Packaging at the store is minimal. Paper covers some bars of soap and toilet paper, and cleaning products come in glass spray jars. Fruits and vegetables from local suppliers are packed loosely in display bins. There are no plastic bags or even rubber bands to keep carrots and scallions in bunches.
But co-owner Lea Rainey said the market just didn’t have the foot traffic to make it work.
“We provided an example of what things could look like if we wasted less and created less pollution,” Rainey told the Idaho Statesman on Friday. “In that way, it’s been really successful. But financially, we’ve just never had the volume that we needed to continue.”
Rainey and her husband, Zach Yunker, opened Roots in 2019. She said he has a secondary job that supports them because she doesn’t take a salary from Roots.
“Everything that we have, we put back into the business,” Rainey said.
To this day, she says the market remains the only zero-waste grocery store in the country, though there are around 1,300 zero-waste refill stores, which receive most of their goods in large cardboard boxes lined with paper or plastic bags.
Zero-waste markets started popping up in Europe over a decade ago as a way to eliminate packaging waste.

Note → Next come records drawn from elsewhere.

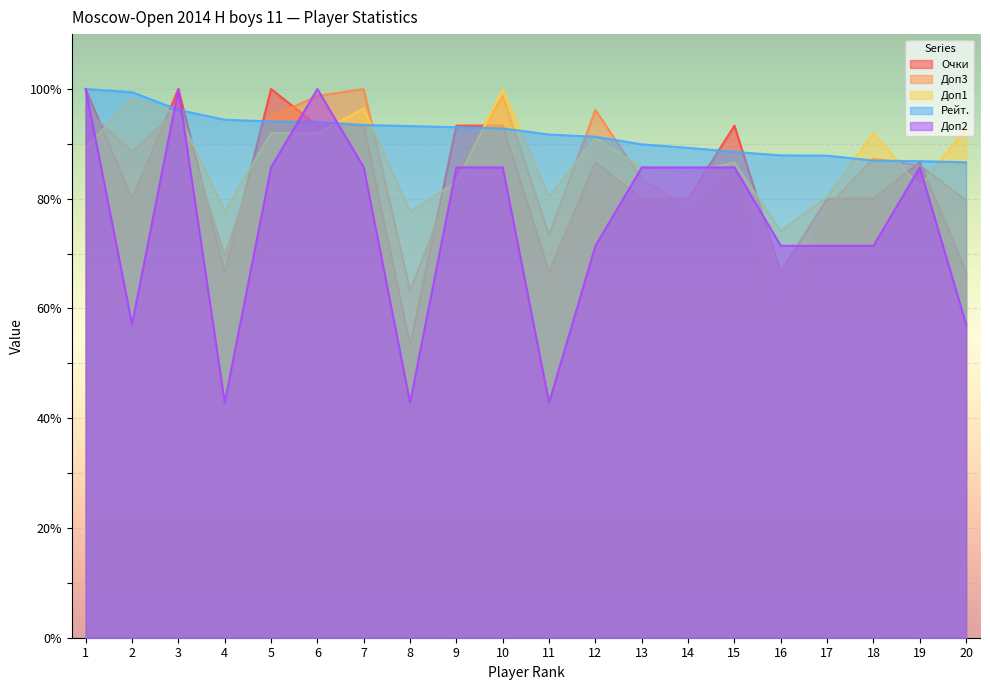

What is the value of the Доп1 point at the 15th from the left?

86.6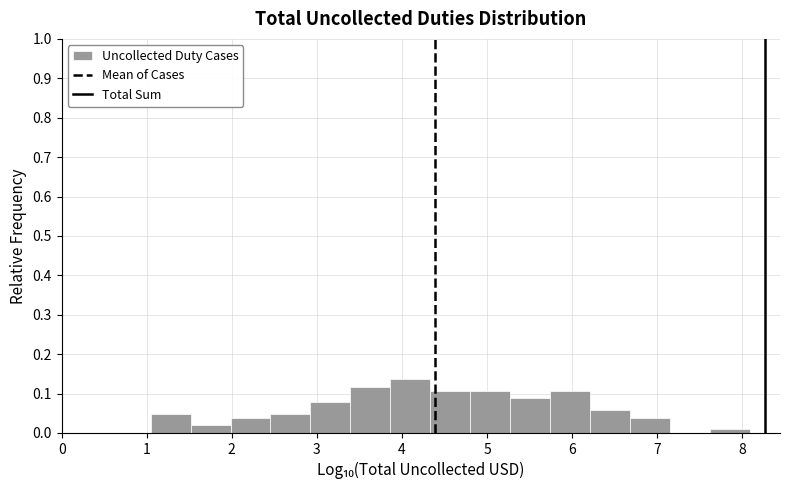

Reading left to right, transcribe this chart: for each bar, give the range it covers on the x-axis and its height. Neither the bar edges nor the heights are printed on the chart, so give them approximately, as read against the axes.

1.0 to 1.5: 0.05
1.5 to 2.0: 0.02
2.0 to 2.5: 0.04
2.5 to 2.9: 0.05
2.9 to 3.4: 0.08
3.4 to 3.9: 0.12
3.9 to 4.3: 0.14
4.3 to 4.8: 0.11
4.8 to 5.3: 0.11
5.3 to 5.7: 0.09
5.7 to 6.2: 0.11
6.2 to 6.7: 0.06
6.7 to 7.2: 0.04
7.2 to 7.6: 0
7.6 to 8.1: under 0.01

“I hope that the corporate model changes,” Rainey said by phone. “I truly believe that it needs to, and I think that there’s a possibility for it to. I think that companies just need more of us to be doing it for it to become mainstream.”
Rainey isn’t despairing. She hopes customers see the news as a call to action to waste less and support more local businesses so they might not meet the same fate.
In the meantime, the store, whose closing was reported earlier by BoiseDev, needs to clear its shelves of dried goods and households items. Roots still plans to stock fresh produce and deli foods through Monday, Dec. 15.
“Come eat, drink, share some hugs and appreciate what we’ve built, together,” Rainey wrote in an Instagram post. “We hope to see you in the market.”
Rainey told the Statesman that she doesn’t know where she’ll buy her own groceries after Roots shutters.
“I don’t have good alternatives for people, unfortunately,” Rainey said. “I couldn’t, you know, send them to one store versus another, because there is still a lot of plastic packaging, and there is still a lot of greenwashing that is in the conventional grocery store experience.”